(Data entries)
------------
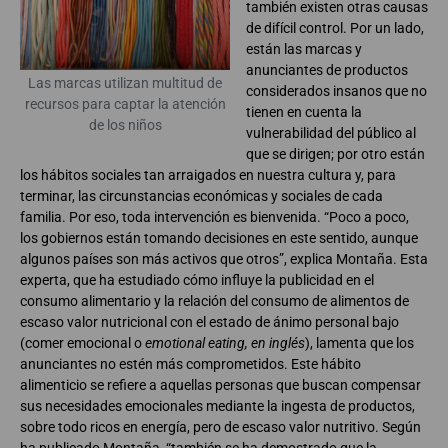
también existen otras causas
de difícil control. Por un lado,
están las marcas y
anunciantes de productos
Las marcas utilizan multitud de
considerados insanos que no
recursos para captar la atención
tienen en cuenta la
de los niños
vulnerabilidad del público al
que se dirigen; por otro están
los hábitos sociales tan arraigados en nuestra cultura y, para
terminar, las circunstancias económicas y sociales de cada
familia. Por eso, toda intervención es bienvenida. “Poco a poco,
los gobiernos están tomando decisiones en este sentido, aunque
algunos países son más activos que otros”, explica Montaña. Esta
experta, que ha estudiado cómo influye la publicidad en el
consumo alimentario y la relación del consumo de alimentos de
escaso valor nutricional con el estado de ánimo personal bajo
(comer emocional o
emotional eating, en inglés
), lamenta que los
anunciantes no estén más comprometidos. Este hábito
alimenticio se refiere a aquellas personas que buscan compensar
sus necesidades emocionales mediante la ingesta de productos,
sobre todo ricos en energía, pero de escaso valor nutritivo. Según
ha publicado Montaña, “también se ha demostrado que la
------------
> [WHAT YOU WILL DO]
For this exercise, transcribe the entries above exactly, without any pictures.

> [EXERCISE ANSWER]
también existen otras causas
de difícil control. Por un lado,
están las marcas y
anunciantes de productos
Las marcas utilizan multitud de
considerados insanos que no
recursos para captar la atención
tienen en cuenta la
de los niños
vulnerabilidad del público al
que se dirigen; por otro están
los hábitos sociales tan arraigados en nuestra cultura y, para
terminar, las circunstancias económicas y sociales de cada
familia. Por eso, toda intervención es bienvenida. “Poco a poco,
los gobiernos están tomando decisiones en este sentido, aunque
algunos países son más activos que otros”, explica Montaña. Esta
experta, que ha estudiado cómo influye la publicidad en el
consumo alimentario y la relación del consumo de alimentos de
escaso valor nutricional con el estado de ánimo personal bajo
(comer emocional o
emotional eating, en inglés
), lamenta que los
anunciantes no estén más comprometidos. Este hábito
alimenticio se refiere a aquellas personas que buscan compensar
sus necesidades emocionales mediante la ingesta de productos,
sobre todo ricos en energía, pero de escaso valor nutritivo. Según
ha publicado Montaña, “también se ha demostrado que la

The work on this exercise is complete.